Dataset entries
------------------------
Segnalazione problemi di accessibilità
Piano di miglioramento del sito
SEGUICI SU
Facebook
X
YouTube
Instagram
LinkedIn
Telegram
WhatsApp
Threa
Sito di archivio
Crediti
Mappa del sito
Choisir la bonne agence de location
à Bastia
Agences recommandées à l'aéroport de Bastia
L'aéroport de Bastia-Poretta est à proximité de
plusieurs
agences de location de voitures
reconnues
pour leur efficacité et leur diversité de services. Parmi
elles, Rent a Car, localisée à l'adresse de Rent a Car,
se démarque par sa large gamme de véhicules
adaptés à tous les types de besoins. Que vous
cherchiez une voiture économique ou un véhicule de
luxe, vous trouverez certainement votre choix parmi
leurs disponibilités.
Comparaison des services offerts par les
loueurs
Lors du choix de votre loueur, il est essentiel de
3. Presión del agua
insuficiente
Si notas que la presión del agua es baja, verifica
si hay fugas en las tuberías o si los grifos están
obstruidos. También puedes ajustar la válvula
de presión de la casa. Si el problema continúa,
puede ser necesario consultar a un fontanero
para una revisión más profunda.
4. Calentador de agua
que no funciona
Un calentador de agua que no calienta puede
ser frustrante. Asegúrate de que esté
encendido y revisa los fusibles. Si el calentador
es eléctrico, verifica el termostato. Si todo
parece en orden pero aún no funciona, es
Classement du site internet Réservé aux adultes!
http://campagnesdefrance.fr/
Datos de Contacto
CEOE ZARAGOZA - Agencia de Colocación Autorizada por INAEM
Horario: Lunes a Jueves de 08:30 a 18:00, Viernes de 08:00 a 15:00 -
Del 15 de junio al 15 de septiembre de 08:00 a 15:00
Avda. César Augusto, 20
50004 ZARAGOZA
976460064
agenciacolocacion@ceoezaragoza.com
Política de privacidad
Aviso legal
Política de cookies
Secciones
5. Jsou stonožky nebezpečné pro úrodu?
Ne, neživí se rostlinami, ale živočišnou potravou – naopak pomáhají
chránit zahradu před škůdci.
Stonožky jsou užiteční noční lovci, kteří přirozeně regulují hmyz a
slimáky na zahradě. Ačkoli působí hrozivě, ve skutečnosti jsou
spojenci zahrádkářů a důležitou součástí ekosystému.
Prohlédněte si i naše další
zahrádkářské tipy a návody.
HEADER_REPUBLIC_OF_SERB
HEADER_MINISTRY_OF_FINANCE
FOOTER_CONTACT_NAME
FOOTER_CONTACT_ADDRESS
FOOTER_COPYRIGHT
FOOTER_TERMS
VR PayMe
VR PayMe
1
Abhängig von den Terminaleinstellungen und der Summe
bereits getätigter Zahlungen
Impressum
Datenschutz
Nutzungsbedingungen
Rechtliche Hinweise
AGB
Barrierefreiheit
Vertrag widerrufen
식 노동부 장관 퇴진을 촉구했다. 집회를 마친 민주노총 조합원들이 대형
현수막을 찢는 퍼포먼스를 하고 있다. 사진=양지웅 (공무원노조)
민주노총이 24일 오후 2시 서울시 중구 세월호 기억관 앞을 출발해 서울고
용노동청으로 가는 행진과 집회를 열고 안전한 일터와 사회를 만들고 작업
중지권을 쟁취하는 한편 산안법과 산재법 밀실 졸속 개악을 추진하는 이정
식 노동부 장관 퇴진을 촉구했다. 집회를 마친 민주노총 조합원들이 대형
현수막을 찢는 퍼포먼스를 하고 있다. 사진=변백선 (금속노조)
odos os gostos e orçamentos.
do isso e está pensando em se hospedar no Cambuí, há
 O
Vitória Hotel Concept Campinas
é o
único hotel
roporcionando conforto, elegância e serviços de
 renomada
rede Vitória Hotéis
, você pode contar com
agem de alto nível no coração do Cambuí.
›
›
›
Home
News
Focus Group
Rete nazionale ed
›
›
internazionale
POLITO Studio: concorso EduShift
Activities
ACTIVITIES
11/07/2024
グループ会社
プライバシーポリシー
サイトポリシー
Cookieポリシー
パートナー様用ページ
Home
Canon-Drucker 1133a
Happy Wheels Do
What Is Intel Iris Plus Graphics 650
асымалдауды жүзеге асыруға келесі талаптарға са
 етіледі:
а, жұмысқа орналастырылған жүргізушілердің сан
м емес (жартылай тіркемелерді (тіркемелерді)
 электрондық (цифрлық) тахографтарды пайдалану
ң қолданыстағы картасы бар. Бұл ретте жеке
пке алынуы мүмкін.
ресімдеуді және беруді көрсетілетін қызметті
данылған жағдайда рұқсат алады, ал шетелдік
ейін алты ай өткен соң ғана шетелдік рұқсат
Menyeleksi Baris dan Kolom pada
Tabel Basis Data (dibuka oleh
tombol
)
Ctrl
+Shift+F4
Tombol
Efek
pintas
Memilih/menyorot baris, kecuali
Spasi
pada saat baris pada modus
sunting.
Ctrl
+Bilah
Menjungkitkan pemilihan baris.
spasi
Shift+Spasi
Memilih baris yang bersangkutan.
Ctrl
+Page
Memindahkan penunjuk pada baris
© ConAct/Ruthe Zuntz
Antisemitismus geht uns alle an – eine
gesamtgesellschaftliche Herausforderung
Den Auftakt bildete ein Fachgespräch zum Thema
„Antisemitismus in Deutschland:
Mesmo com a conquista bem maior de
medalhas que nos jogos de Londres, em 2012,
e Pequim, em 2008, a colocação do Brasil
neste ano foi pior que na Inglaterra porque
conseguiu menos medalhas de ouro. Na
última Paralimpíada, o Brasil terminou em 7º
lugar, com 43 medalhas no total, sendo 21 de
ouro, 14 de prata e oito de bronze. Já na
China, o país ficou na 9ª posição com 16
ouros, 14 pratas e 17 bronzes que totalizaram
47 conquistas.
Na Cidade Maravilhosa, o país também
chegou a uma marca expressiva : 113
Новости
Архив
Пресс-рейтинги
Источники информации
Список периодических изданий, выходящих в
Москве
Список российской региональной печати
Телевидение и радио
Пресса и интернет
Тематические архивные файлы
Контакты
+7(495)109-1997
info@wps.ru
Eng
------------------------
# Exercise
Search the data above for the word "Memilih" and show every line that has it.

# Reply
Memilih/menyorot baris, kecuali
Memilih baris yang bersangkutan.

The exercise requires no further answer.